Extrait du texte
▼

Le PACBI exhorte les travailleurs culturels internationaux(artistes, écrivains, cinéastes) et les organisations culturelles, y compris les syndicats et les associations, dans la mesure du possible, à boycotter et/ou à œuvrer en faveur de l'annulation d'événements, d'activités, d'accords ou de projets impliquant Israël, ses groupes de lobbying ou ses institutions culturelles, ou qui, d'une autre manière, favorisent la normalisation d'Israël dans la sphère culturelle mondiale, blanchissent les violations par Israël du droit international et des droits des Palestiniens ou violent les directives du BDS.

Source: PACBI Statement: "Guidelines for the International Cultural Boycott of Israel ", July 2014 (trad. libre)

Trois axes

Les lignes directrices édictées par BDS pour le boycott culturel international d’Israël tournent autour de trois axes majeurs :

1. La culture permettrait d'occulter les crimes d'Israël

Par présomption, toutes les institutions culturelles israéliennes sont les complices du régime sioniste.

Les institutions culturelles israéliennes font partie intégrante de l'échafaudage idéologique et institutionnel du régime israélien d'occupation, de colonisation et d'apartheid contre le peuple palestinien. Par leur silence ou leur participation active, ces institutions sont clairement impliquées dans le soutien, la justification et le blanchissement de l'occupation israélienne et le déni systématique des droits des Palestiniens.

F.A.Q.: "How are Israel cultural institutions complicit in Israeli violations of Palestinian rights? " (trad. libre)

BDS interdit à quiconque le droit d’assister ou de participer à des activités culturelles réalisées sur le territoire israélien (par ex. l’Eurovision 2019, Gay-Pride, etc.) car cela contribue « à donner la fausse impression qu’Israël est un pays normal ».

2. La culture serait un outil de propagande (Hasbara)

La culture est exclusivement perçue comme un instrument de propagande visant à donner une image positive d’Israël (Hasbara). Elle ferait partie d’un vaste plan marketing ourdi par les plus hautes instances de l’Etat hébreu pour redorer son blason à l’étranger[2]. BDS interdit dès lors à quiconque le droit d’assister ou de participer à des manifestations culturelles internationales (par ex. Tel-Aviv sur Plage à Paris) commanditées, parrainées ou financées par Israël ou ses officines locales car cela ferait partie de son plan machiavélique « visant à améliorer son image » et développer ainsi la « marque Israël » à l’étranger.

▲

Consigne à suivre
Recopiez sans rien modifier le passage du texte sur le boycott culturel d'Israël allant de « Les institutions culturelles israéliennes font » jusqu'à « de propagande (Hasbara) ». Les enregistrements qui suivent le texte proviennent d'une autre source.

Données du corpus
▼

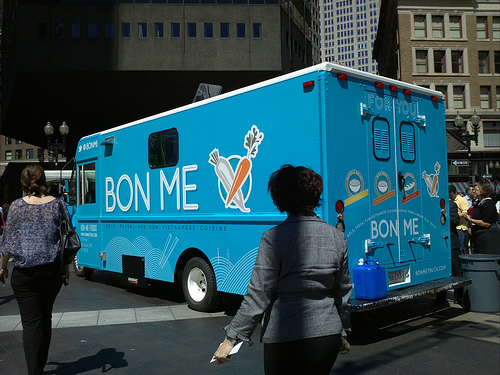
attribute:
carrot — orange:
[226, 124, 265, 211]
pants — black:
[10, 258, 69, 373]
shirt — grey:
[221, 212, 351, 342]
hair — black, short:
[265, 163, 330, 214]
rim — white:
[187, 267, 207, 303]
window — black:
[147, 129, 180, 171]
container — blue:
[351, 256, 388, 303]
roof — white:
[102, 60, 458, 135]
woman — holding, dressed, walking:
[205, 159, 359, 370]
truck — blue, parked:
[57, 60, 473, 330]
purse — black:
[59, 215, 84, 262]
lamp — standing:
[43, 121, 75, 169]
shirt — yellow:
[450, 196, 476, 234]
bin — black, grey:
[460, 251, 499, 316]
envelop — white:
[209, 338, 242, 363]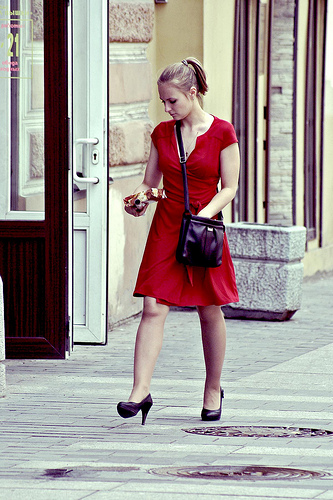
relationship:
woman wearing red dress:
[116, 57, 239, 424] [135, 116, 242, 308]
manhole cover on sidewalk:
[183, 426, 330, 439] [1, 266, 331, 498]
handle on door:
[74, 138, 100, 185] [3, 3, 106, 344]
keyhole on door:
[89, 147, 99, 166] [3, 3, 106, 344]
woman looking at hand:
[116, 57, 239, 424] [122, 194, 148, 216]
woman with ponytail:
[116, 57, 239, 424] [184, 56, 209, 96]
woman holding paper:
[116, 57, 239, 424] [129, 187, 168, 211]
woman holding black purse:
[116, 57, 239, 424] [172, 116, 224, 267]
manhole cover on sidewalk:
[147, 464, 329, 482] [1, 266, 331, 498]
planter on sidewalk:
[221, 220, 304, 324] [1, 266, 331, 498]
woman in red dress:
[116, 57, 239, 424] [135, 116, 242, 308]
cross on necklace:
[183, 150, 190, 157] [174, 111, 211, 159]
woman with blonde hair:
[116, 57, 239, 424] [155, 57, 208, 109]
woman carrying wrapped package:
[116, 57, 239, 424] [122, 186, 166, 207]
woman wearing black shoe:
[116, 57, 239, 424] [116, 393, 154, 426]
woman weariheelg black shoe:
[116, 57, 239, 424] [118, 393, 152, 426]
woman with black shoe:
[116, 57, 239, 424] [118, 393, 152, 426]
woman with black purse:
[116, 57, 239, 424] [172, 116, 224, 267]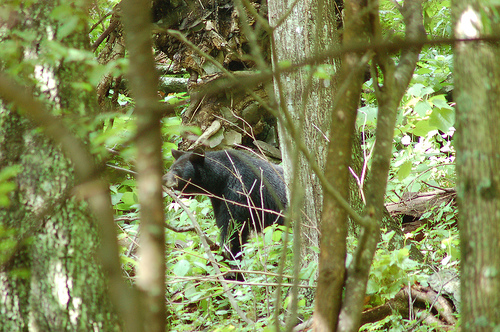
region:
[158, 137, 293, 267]
black bear looking to the left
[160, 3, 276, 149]
large tree in front of the bear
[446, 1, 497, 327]
tree with moss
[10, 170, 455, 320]
leaves and shrubs on the ground of the forest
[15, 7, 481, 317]
a dense forest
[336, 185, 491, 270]
piece of a log on the ground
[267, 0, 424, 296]
large tree in the forest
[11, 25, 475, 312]
forest during the daytime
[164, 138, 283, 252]
a black bear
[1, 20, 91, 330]
a tree bark on left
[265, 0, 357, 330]
a thick tree on right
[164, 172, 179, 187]
nose of bear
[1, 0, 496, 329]
a green forest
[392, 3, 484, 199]
sun shining bright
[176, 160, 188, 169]
the eyes are open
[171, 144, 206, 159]
two ears standing up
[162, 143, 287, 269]
bear looking to left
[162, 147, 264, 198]
A bear in the woods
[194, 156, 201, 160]
Shadow from the ear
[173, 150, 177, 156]
Ear facing forward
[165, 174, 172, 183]
The snout of the bear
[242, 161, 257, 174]
Black fur on the back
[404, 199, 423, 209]
A dry log on the ground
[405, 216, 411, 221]
A hole in the log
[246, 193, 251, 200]
Dry twigs next to the bear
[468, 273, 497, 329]
The bark of a tree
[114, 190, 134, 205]
Green leaves in the brushes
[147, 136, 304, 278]
This is a bear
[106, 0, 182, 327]
Trunk of a tree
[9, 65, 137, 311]
Trunk of a tree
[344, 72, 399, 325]
Trunk of a tree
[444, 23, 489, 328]
Trunk of a tree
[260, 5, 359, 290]
Trunk of a tree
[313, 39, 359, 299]
Trunk of a tree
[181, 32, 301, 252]
Trunk of a tree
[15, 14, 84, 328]
Trunk of a tree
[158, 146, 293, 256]
Black bear in a forest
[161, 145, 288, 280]
Alert bear standing among trees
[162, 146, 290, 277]
Ursine predator in natural habitat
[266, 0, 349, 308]
Smooth barked tree trunk with green lichen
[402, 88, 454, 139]
Frond of large green leaves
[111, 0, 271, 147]
Hillside above and behind bear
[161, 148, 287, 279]
Omnivorous mammal in wooded area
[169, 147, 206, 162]
Alert ears of large black bear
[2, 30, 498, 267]
Blurred twig reaching across frame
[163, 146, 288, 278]
Hungry bear on the prowl for food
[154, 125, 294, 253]
black bear in woods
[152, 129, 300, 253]
black bear in woods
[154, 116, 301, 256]
black bear in woods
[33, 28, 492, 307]
a scene during the day time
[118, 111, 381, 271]
a black bear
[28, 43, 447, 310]
a scene in the forest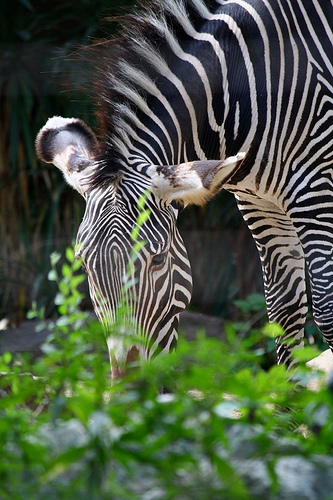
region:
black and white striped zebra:
[35, 15, 322, 352]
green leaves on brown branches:
[143, 397, 170, 415]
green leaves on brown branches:
[54, 438, 93, 469]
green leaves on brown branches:
[254, 406, 302, 437]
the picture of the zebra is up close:
[4, 15, 329, 435]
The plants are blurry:
[5, 284, 322, 499]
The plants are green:
[8, 353, 325, 498]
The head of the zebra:
[60, 187, 188, 391]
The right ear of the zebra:
[168, 146, 252, 223]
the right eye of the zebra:
[146, 245, 171, 267]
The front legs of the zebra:
[240, 202, 331, 435]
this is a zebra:
[37, 0, 331, 387]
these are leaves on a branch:
[47, 252, 86, 325]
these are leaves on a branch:
[186, 393, 235, 486]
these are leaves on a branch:
[173, 352, 248, 417]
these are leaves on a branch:
[129, 424, 196, 496]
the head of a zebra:
[33, 112, 263, 377]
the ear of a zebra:
[154, 146, 252, 224]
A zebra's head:
[75, 223, 190, 367]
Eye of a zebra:
[146, 249, 177, 268]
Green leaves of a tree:
[140, 373, 240, 426]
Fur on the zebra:
[78, 44, 149, 126]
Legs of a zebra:
[257, 217, 331, 328]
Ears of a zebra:
[40, 115, 233, 209]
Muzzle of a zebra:
[99, 344, 174, 413]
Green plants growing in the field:
[61, 353, 111, 439]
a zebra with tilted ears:
[34, 11, 331, 387]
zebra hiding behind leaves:
[32, 3, 331, 404]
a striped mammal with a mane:
[34, 3, 331, 374]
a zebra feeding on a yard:
[35, 5, 331, 407]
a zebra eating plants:
[2, 1, 332, 404]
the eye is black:
[143, 248, 171, 273]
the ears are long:
[25, 105, 252, 209]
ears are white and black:
[27, 111, 249, 217]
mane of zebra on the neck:
[73, 4, 211, 153]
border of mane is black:
[74, 1, 193, 141]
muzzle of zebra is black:
[93, 343, 165, 435]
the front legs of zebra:
[244, 213, 332, 375]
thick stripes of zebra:
[186, 28, 275, 118]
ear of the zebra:
[29, 118, 110, 208]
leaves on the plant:
[56, 356, 244, 461]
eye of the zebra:
[126, 222, 177, 293]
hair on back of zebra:
[79, 36, 168, 142]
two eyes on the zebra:
[62, 212, 198, 303]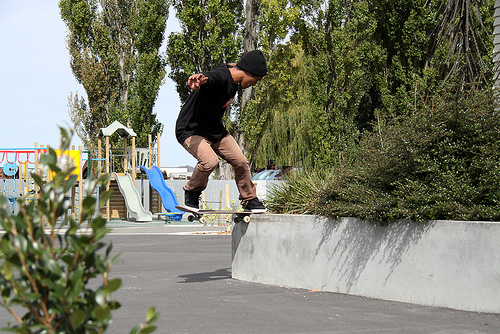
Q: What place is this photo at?
A: It is at the park.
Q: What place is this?
A: It is a park.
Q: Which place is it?
A: It is a park.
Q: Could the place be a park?
A: Yes, it is a park.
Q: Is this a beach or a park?
A: It is a park.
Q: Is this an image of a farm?
A: No, the picture is showing a park.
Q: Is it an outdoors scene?
A: Yes, it is outdoors.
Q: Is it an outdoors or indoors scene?
A: It is outdoors.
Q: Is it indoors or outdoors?
A: It is outdoors.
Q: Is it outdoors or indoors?
A: It is outdoors.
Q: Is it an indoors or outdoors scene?
A: It is outdoors.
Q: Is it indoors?
A: No, it is outdoors.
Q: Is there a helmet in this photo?
A: No, there are no helmets.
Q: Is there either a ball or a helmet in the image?
A: No, there are no helmets or balls.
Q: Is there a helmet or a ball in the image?
A: No, there are no helmets or balls.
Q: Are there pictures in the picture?
A: No, there are no pictures.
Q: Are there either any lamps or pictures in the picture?
A: No, there are no pictures or lamps.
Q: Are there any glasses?
A: No, there are no glasses.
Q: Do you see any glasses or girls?
A: No, there are no glasses or girls.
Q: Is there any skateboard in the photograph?
A: Yes, there is a skateboard.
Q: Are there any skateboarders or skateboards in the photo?
A: Yes, there is a skateboard.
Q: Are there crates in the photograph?
A: No, there are no crates.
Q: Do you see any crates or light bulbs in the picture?
A: No, there are no crates or light bulbs.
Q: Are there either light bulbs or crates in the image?
A: No, there are no crates or light bulbs.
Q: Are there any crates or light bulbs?
A: No, there are no crates or light bulbs.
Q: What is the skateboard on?
A: The skateboard is on the wall.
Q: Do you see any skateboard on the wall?
A: Yes, there is a skateboard on the wall.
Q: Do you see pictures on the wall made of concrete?
A: No, there is a skateboard on the wall.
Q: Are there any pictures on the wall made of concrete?
A: No, there is a skateboard on the wall.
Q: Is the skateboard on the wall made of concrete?
A: Yes, the skateboard is on the wall.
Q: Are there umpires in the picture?
A: No, there are no umpires.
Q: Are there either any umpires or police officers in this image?
A: No, there are no umpires or police officers.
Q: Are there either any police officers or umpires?
A: No, there are no umpires or police officers.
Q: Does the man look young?
A: Yes, the man is young.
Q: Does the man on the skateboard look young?
A: Yes, the man is young.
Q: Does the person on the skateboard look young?
A: Yes, the man is young.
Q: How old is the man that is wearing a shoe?
A: The man is young.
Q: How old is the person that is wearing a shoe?
A: The man is young.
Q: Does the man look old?
A: No, the man is young.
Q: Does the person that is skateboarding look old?
A: No, the man is young.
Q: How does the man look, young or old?
A: The man is young.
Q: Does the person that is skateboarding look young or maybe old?
A: The man is young.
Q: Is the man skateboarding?
A: Yes, the man is skateboarding.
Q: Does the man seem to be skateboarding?
A: Yes, the man is skateboarding.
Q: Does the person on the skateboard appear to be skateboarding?
A: Yes, the man is skateboarding.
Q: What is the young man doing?
A: The man is skateboarding.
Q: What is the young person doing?
A: The man is skateboarding.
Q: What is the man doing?
A: The man is skateboarding.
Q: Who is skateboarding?
A: The man is skateboarding.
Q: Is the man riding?
A: No, the man is skateboarding.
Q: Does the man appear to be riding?
A: No, the man is skateboarding.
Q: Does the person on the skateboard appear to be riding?
A: No, the man is skateboarding.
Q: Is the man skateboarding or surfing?
A: The man is skateboarding.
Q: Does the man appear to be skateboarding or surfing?
A: The man is skateboarding.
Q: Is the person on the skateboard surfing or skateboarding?
A: The man is skateboarding.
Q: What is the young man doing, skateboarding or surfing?
A: The man is skateboarding.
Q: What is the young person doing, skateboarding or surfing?
A: The man is skateboarding.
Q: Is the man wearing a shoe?
A: Yes, the man is wearing a shoe.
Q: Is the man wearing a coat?
A: No, the man is wearing a shoe.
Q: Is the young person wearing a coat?
A: No, the man is wearing a shoe.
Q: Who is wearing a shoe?
A: The man is wearing a shoe.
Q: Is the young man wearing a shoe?
A: Yes, the man is wearing a shoe.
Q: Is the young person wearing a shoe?
A: Yes, the man is wearing a shoe.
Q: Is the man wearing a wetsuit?
A: No, the man is wearing a shoe.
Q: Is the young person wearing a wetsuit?
A: No, the man is wearing a shoe.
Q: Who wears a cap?
A: The man wears a cap.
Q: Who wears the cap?
A: The man wears a cap.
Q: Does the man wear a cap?
A: Yes, the man wears a cap.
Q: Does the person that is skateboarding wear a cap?
A: Yes, the man wears a cap.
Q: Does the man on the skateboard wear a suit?
A: No, the man wears a cap.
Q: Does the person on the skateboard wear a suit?
A: No, the man wears a cap.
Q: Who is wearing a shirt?
A: The man is wearing a shirt.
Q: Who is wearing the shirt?
A: The man is wearing a shirt.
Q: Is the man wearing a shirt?
A: Yes, the man is wearing a shirt.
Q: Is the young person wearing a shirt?
A: Yes, the man is wearing a shirt.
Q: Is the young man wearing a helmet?
A: No, the man is wearing a shirt.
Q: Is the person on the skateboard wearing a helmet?
A: No, the man is wearing a shirt.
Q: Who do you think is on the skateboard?
A: The man is on the skateboard.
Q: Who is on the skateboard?
A: The man is on the skateboard.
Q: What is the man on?
A: The man is on the skateboard.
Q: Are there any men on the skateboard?
A: Yes, there is a man on the skateboard.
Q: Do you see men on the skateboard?
A: Yes, there is a man on the skateboard.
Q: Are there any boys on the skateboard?
A: No, there is a man on the skateboard.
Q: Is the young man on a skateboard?
A: Yes, the man is on a skateboard.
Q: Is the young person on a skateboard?
A: Yes, the man is on a skateboard.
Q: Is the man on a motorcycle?
A: No, the man is on a skateboard.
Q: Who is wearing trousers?
A: The man is wearing trousers.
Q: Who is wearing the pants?
A: The man is wearing trousers.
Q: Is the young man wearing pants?
A: Yes, the man is wearing pants.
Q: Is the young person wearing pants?
A: Yes, the man is wearing pants.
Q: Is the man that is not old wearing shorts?
A: No, the man is wearing pants.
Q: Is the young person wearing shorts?
A: No, the man is wearing pants.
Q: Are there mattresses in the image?
A: No, there are no mattresses.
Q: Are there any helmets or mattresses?
A: No, there are no mattresses or helmets.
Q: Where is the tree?
A: The tree is in the park.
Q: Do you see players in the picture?
A: No, there are no players.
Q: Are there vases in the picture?
A: No, there are no vases.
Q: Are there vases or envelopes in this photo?
A: No, there are no vases or envelopes.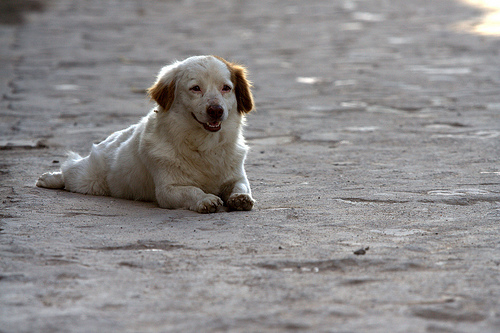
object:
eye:
[221, 84, 232, 92]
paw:
[196, 195, 224, 213]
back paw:
[35, 172, 64, 189]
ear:
[213, 57, 253, 114]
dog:
[35, 55, 255, 215]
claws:
[201, 205, 206, 211]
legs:
[225, 179, 255, 212]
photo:
[0, 0, 500, 333]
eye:
[190, 85, 202, 92]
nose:
[206, 106, 224, 118]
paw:
[228, 193, 255, 211]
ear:
[147, 60, 182, 112]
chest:
[185, 145, 234, 183]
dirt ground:
[0, 0, 500, 333]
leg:
[151, 173, 224, 214]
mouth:
[203, 120, 223, 132]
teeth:
[206, 121, 221, 127]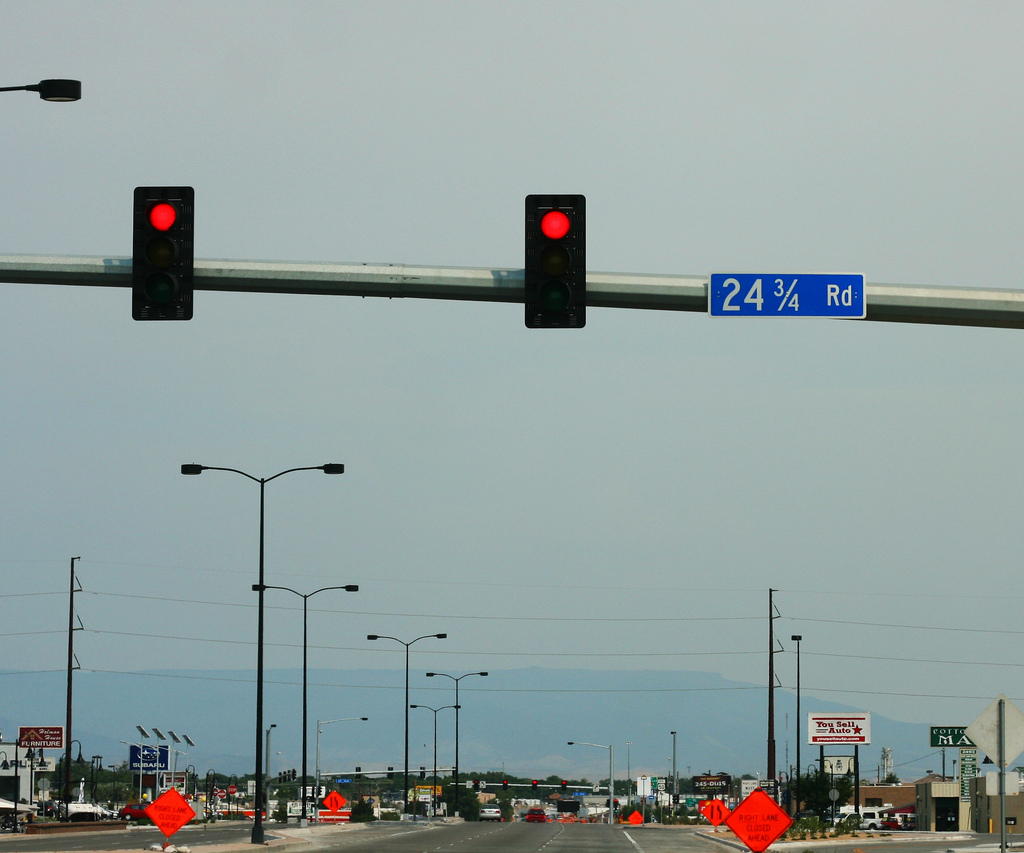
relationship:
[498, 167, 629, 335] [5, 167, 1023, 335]
traffic lights on metal post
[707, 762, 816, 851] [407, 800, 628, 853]
construction signs on road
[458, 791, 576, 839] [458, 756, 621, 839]
cars at intersection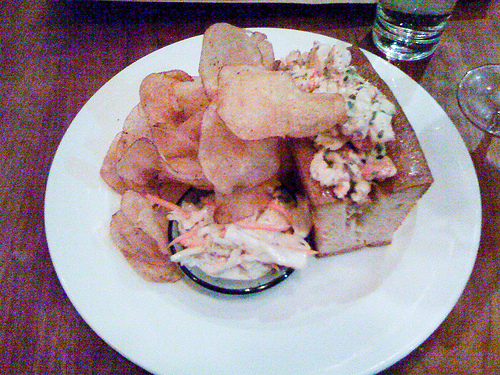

▲

Exercice corrigé
Les institutions culturelles israéliennes font partie intégrante de l'échafaudage idéologique et institutionnel du régime israélien d'occupation, de colonisation et d'apartheid contre le peuple palestinien. Par leur silence ou leur participation active, ces institutions sont clairement impliquées dans le soutien, la justification et le blanchissement de l'occupation israélienne et le déni systématique des droits des Palestiniens.

F.A.Q.: "How are Israel cultural institutions complicit in Israeli violations of Palestinian rights? " (trad. libre)

BDS interdit à quiconque le droit d’assister ou de participer à des activités culturelles réalisées sur le territoire israélien (par ex. l’Eurovision 2019, Gay-Pride, etc.) car cela contribue « à donner la fausse impression qu’Israël est un pays normal ».

2. La culture serait un outil de propagande (Hasbara)